The Financial Markets Conduct Bill currently before the Commerce Select Committee is the outcome of a comprehensive review of New Zealand's securities laws. It proposes some significant changes, which include:
• Changes to disclosure - replacing the prospectus and investment statement regime with a single product disclosure statement tailored to retail investors;
• A modified liability framework for securities law breaches including criminal penalties for the first time for reckless and intentional breaches of directors' duties, as well as civil penalties for misleading information in disclosure documents and advertisements;
• Notably the draft Bill also amends the thresholds for civil and criminal liability for directors. It states that only the most serious, deliberate, intentional misconduct will attract criminal liability, while in less serious cases it prescribes civil action to recover compensation; and
• The Bill expands civil liability options.
The FMC Bill is expected to pass this year and come into effect in 2013. Once enacted, FMA looks forward to seeking compliance with, and where necessary, enforcing it.
While the first 12 months has been retrospective in terms of the focus on historic finance company failures, we now need to look to the future.

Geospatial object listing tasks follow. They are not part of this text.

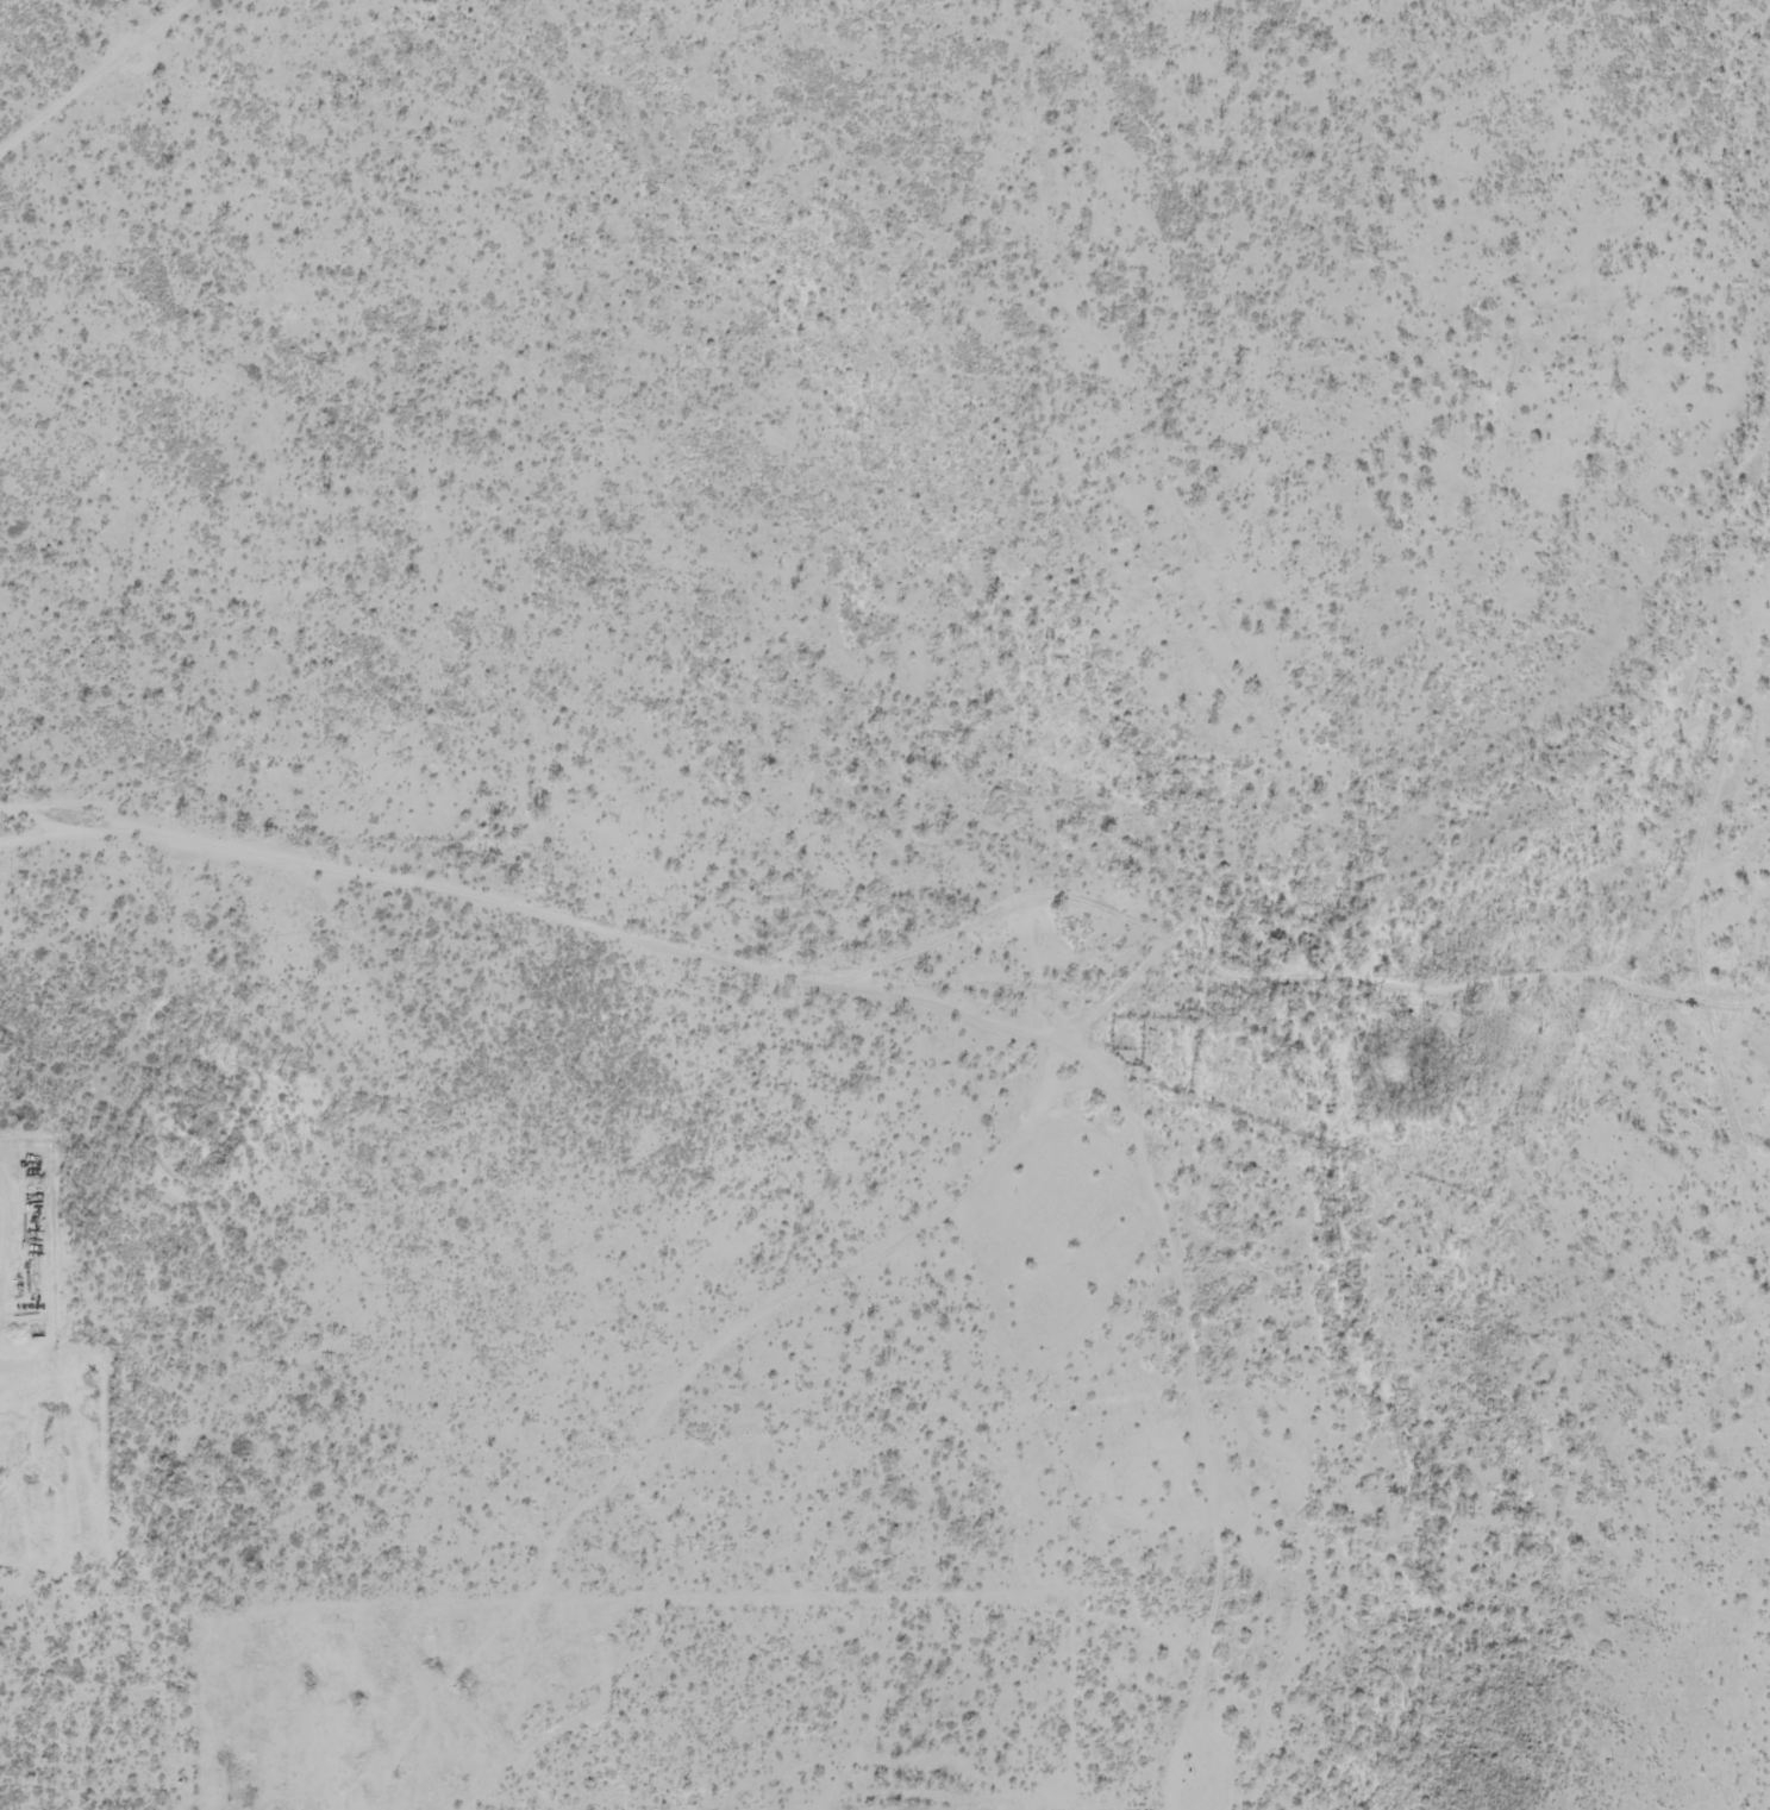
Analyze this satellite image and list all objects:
road: (96, 77)
road: (1693, 950)
road: (957, 990)
road: (70, 1297)
road: (1213, 1396)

We have a vision that looks forwards and sideways, deals with matters in today's markets and identifies future trends.
We've talked about 5 goals for the next 6-12 months -
1. Using litigation to ensure financial intermediaries deliver on their obligations - but we'll do that proactively and strategically, rather than in a reactive way.
2. Testing FMA's legislative boundaries by taking appropriate legal risks - while we must always be professional, responsive and work within the legal framework, we should not be too conservative in our areas of focus or choice of remedies.
3. We should communicate well, so that the market and investors know what we are and what we are not doing, and why.
4. We have an obligation to speak up when we see the need for law reform or policy enhancements. Our independence and integrity demands that we contribute openly to public policy debates.
5. We must continue to attract the best talent to FMA and build a continuous pipeline of succession for our leaders. I do not want to leave the Board with a talent vacuum for future years.
It is not the role of law or the FMA to remove risk. Rather FMA wants to sharpen and enhance investors' understanding of risk and the asymmetry of information to support the growth of our financial markets.
For investors, that means an increased understanding of their own responsibilities and greater financial comprehension and confidence.
For the market, it means participants who operate with integrity and transparency and who consistently act in the best interests of their investors.
For the FMA as a regulator, this means taking an active approach to assist compliance and provide clear guidance of expectations of market participants. While we will take appropriate enforcement action, our preference is to focus more on the compliance in a market of well-informed participants.
We are hopeful that the new regulatory landscape and approach will bring about a new era of professionalism, good governance and increased confidence to grow our economy. And we look forward to working with the market in an environment of mutual respect to achieve that.